Juneau

Juneau

Tuesday, April 7, 2015

Wish I'd Known

There are times as a pastor I wish I knew fifteen years ago what I know now. There are some tidbits of wisdom that I've learned over the last fifteen years:
  1. Don't drink coffee with your white robe on
  2. Don't mention sex or anything related to bodily functions in sermons
  3. Close your blinds at night so people don't report to you the next day what they saw you doing in your home
  4. Laugh and cry freely; pastors with hardened hearts are no fun
  5. Be kind to your family. Using up all your goodness at work is not a valid excuse for grumpiness.
  6. Write down announcements or else you forget something or go off on weird tangents.
  7. Pray regularly.

And that exhausts my tidbits of wisdom.

The main thing I wish I'd known fifteen years ago isn't related to any of that wisdom. I wish I'd known how incompetent and impotent I am.

I went back and forth on whether to use incompetent or impotent.

Incompetent: Not having the necessary skills to do something successfully
Impotent: Helpless or powerless

Yay! I'm both. I'm not saying that in a self-deprecating way. When I admit I'm inept at passing out the children's bulletins, I'm being self-deprecating. That really is just because I'm an idiot and slightly scattered after all the zombie questions.

I feel great freedom in admitting that I am incompetent and impotent. It's the freedom that comes with humility in its truest sense. I am not God and I'm at my most faithful when I admit such a thing.

I'm not even sure what success looks like in the church. Is it increased attendance, stunning sermons, children pouring out of every orifice, everyone happy and healthy? That kind of success has made for fabulous idolatry for at least the last fifty years in the church. I'm incompetent in church growth and happiness. I do not have the skills to manipulate that successfully.

Churches ebb and flow; I don't take any of it personally. Now, if success is about death and resurrection, then I am relatively competent in that arena. I can fail, sin, and die as well as anyone and trust that God will somehow bring forgiveness and new life out of it.
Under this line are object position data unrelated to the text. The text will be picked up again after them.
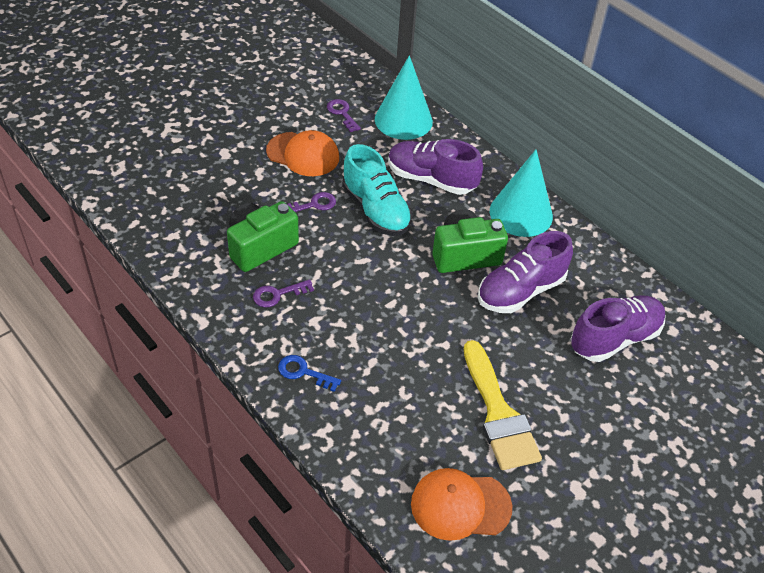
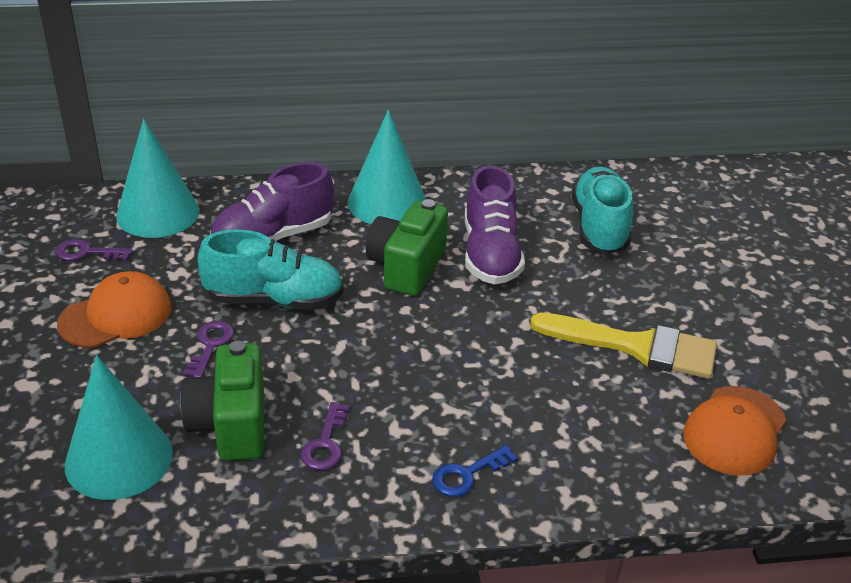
camera: 55 degrees left, 10 degrees down
(202, 217) = (119, 458): none -> turquoise cone
(614, 338) = (599, 227): purple shoe -> turquoise shoe

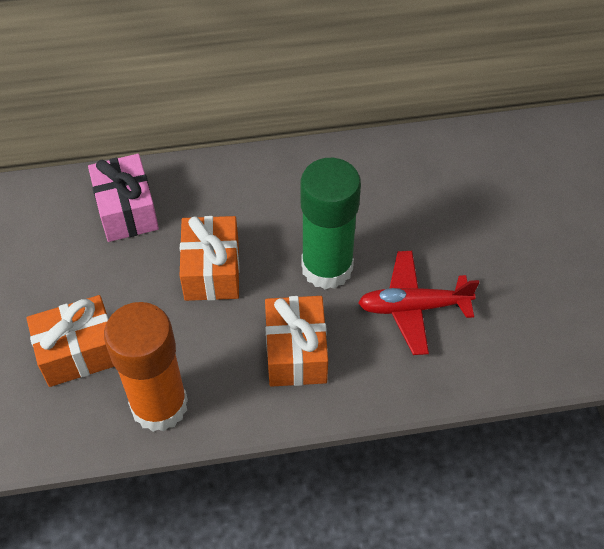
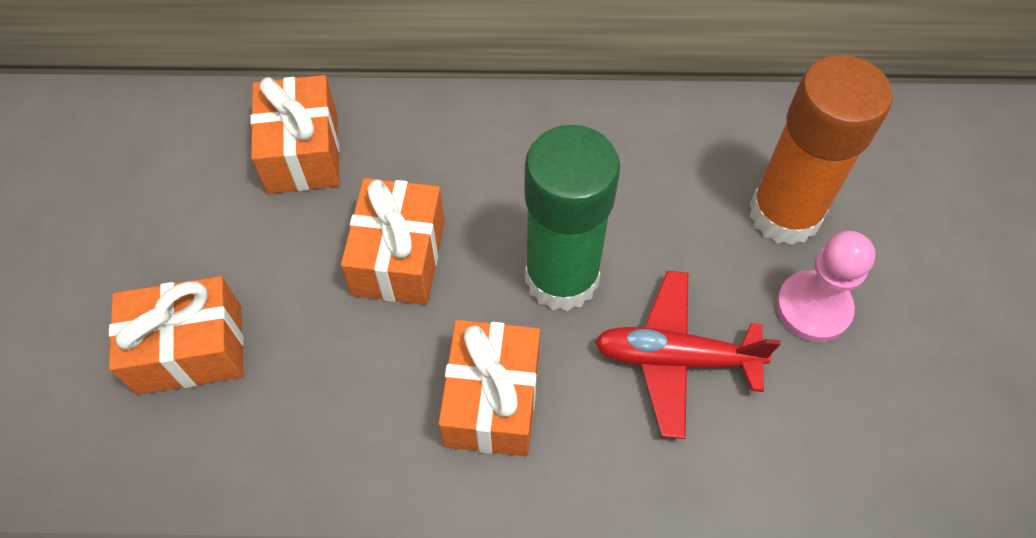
camera: 10 degrees right, 5 degrees up
(127, 210) = (303, 152): pink gift -> orange gift
(159, 405) = (281, 450): orange glue stick -> orange glue stick (784, 214)
(498, 262) = (813, 308): none -> pink pawn

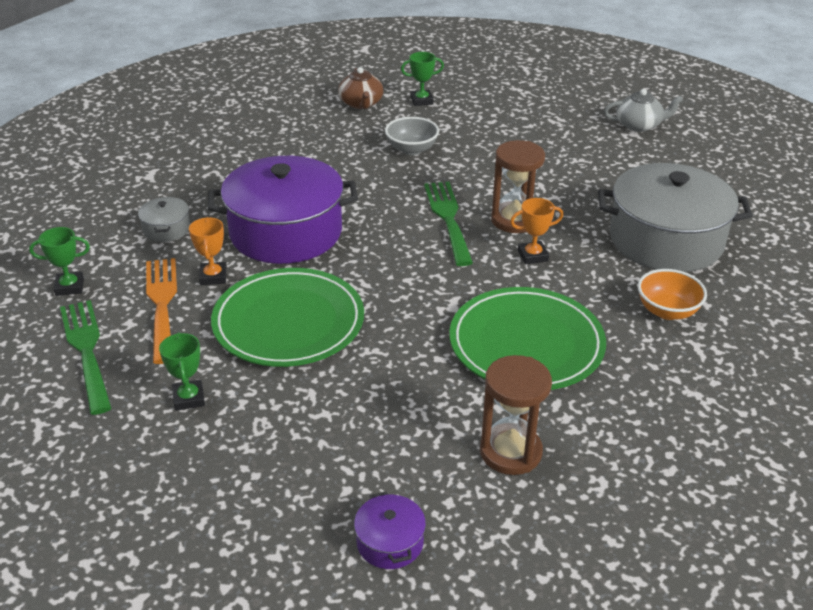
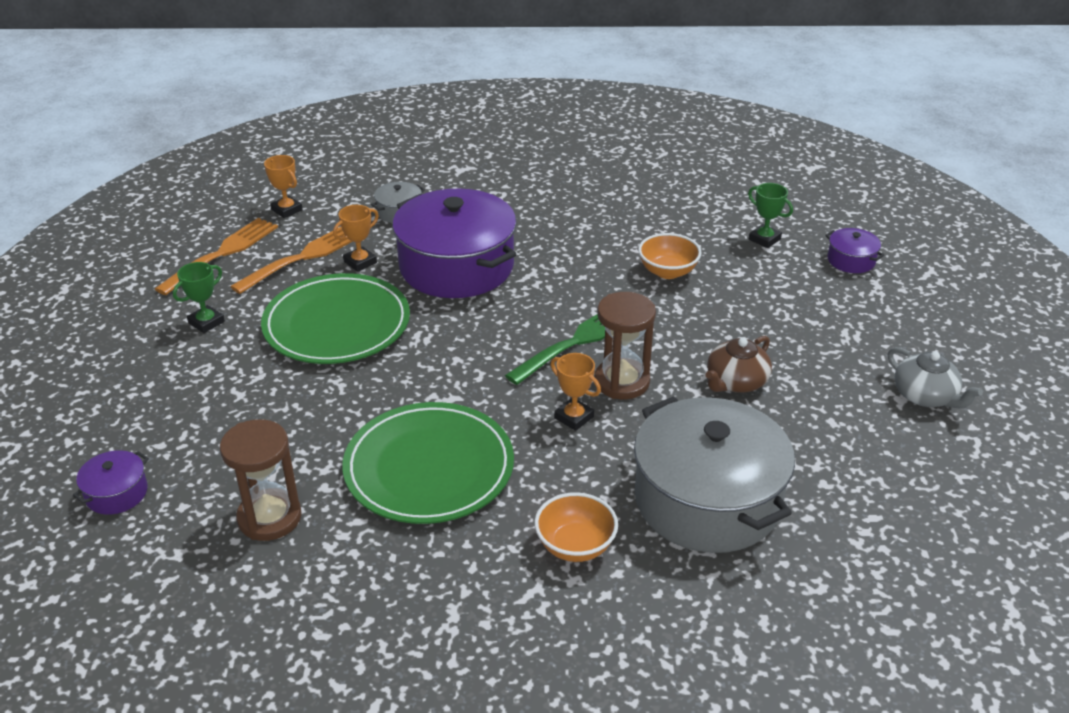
camera: 55 degrees right, 0 degrees up
(69, 287) = (287, 210): green trophy -> orange trophy
(86, 350) = (222, 253): green fork -> orange fork
(361, 103) = (709, 210): brown teapot -> brown teapot (736, 382)
(411, 149) = (667, 272): grey bowl -> orange bowl
(482, 85) = (851, 260): none -> purple pot

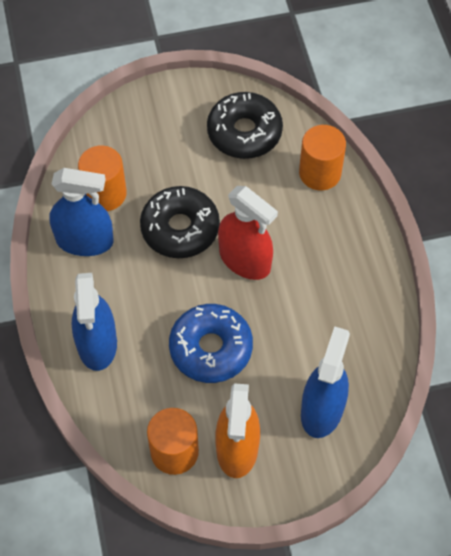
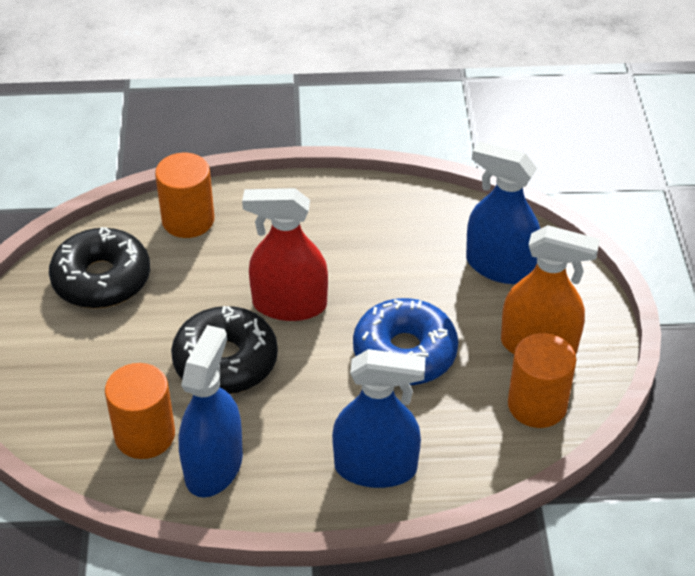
camera: 80 degrees left, 15 degrees down
(245, 260) = (289, 305): red spray bottle -> red spray bottle turned 135 degrees counterclockwise

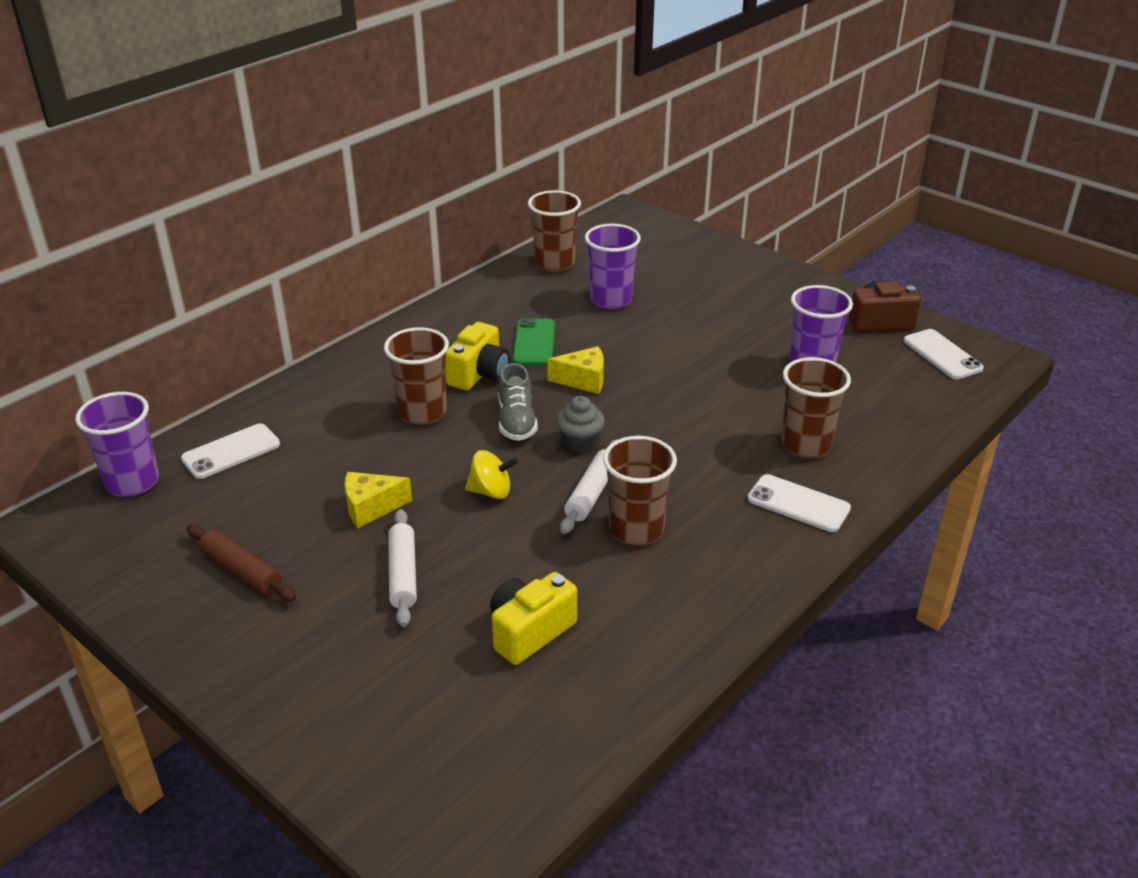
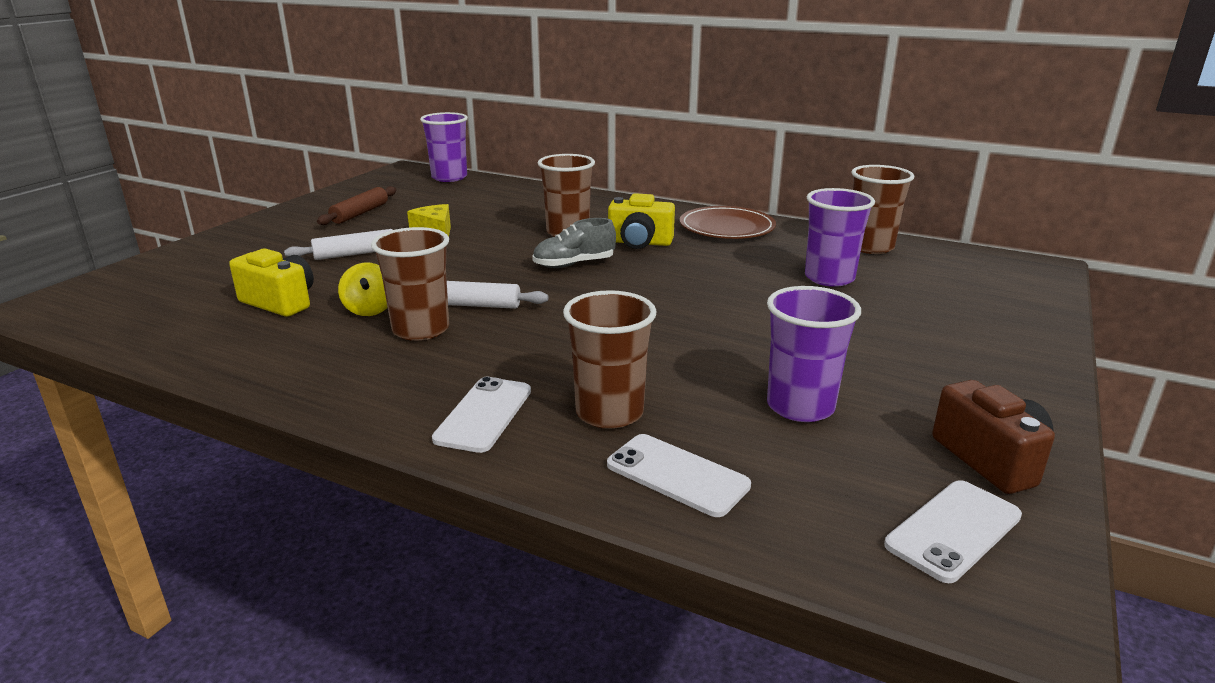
camera: 75 degrees right, 10 degrees down
(231, 452) = (490, 192): white phone -> white phone (677, 475)
(465, 318) = (727, 227): none -> brown plate
(491, 491) = (466, 268): yellow spinning top -> yellow spinning top (370, 309)
(534, 343) = (710, 256): green phone -> none
(580, 443) = (552, 292): grey cupcake -> none
(583, 380) = (661, 282): yellow cheese -> none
I suppose that goes hand and hand with the impotency. I have nothing to fix anything. I can't mend broken marriages, cure cancer, or rehabilitate addicts. I can sit awkwardly with folks in the face of the big stuff in life, but I have no magic words, balms, or plans to make the pain subside. I apologize for all the times I pretended I did.

So, here's what I do as a pastor. I show up. I pay attention to what is going on around me and how God's spirit might be at work. I try to give words to what I observe. It doesn't seem like a whole heck of a lot and maybe you should reconsider paying me.

There are obviously things that I do and do well. But my primary mission is to stand in the mystery of humanity and divinity and try to make connections when possible or stand in awe when not. I am incompetent and impotent in the midst of the eternal and that's okay by me; I just wish I had admitted it earlier.



2 comments:

Kaki Shields said...

This is the only time anything G+ has told me I would like something that I have actually like it. 2 years ago I did a brief stint helping out with the summer lunch program in Juneau. I am not a Christian; I no longer live in Juneau; but one of the things I carry with me is my feeling that you are truly a good person, living your incompetent, impotent life fully and openly, a real example for others. Your writing feels the same way. xo

Tari Stage-Harvey said...

I think of you everyday when I look at my lantern. Thank you for your kind words. Blessing on your current adventures.